WHAT YOU WILL DO.
Count the lines in the records below that contain the string "shown". Give only the number.

ROWS.
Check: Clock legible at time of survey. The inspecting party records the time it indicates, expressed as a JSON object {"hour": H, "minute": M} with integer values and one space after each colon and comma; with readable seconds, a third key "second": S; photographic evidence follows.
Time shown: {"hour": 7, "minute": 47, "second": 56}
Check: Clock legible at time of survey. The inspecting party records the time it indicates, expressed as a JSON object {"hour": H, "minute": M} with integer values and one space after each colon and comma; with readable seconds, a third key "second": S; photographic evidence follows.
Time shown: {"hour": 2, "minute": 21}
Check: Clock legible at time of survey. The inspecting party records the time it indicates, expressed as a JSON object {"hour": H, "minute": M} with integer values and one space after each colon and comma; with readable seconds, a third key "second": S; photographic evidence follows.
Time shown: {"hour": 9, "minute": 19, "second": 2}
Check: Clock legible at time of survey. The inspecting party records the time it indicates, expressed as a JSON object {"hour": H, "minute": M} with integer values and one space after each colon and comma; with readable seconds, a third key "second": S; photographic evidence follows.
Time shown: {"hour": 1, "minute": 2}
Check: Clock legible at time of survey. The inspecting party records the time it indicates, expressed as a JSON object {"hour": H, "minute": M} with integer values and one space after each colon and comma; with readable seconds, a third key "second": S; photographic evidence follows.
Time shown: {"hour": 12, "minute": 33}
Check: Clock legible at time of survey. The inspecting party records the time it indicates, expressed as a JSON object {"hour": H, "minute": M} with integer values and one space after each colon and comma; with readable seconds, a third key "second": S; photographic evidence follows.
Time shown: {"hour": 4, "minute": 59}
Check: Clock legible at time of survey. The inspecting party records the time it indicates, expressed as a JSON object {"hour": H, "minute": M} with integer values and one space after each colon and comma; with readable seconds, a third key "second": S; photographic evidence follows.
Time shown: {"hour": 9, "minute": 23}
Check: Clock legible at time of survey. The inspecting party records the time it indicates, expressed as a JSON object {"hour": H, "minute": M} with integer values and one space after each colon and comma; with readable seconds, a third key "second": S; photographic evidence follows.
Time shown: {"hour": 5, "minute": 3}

EXERCISE RESPONSE.
8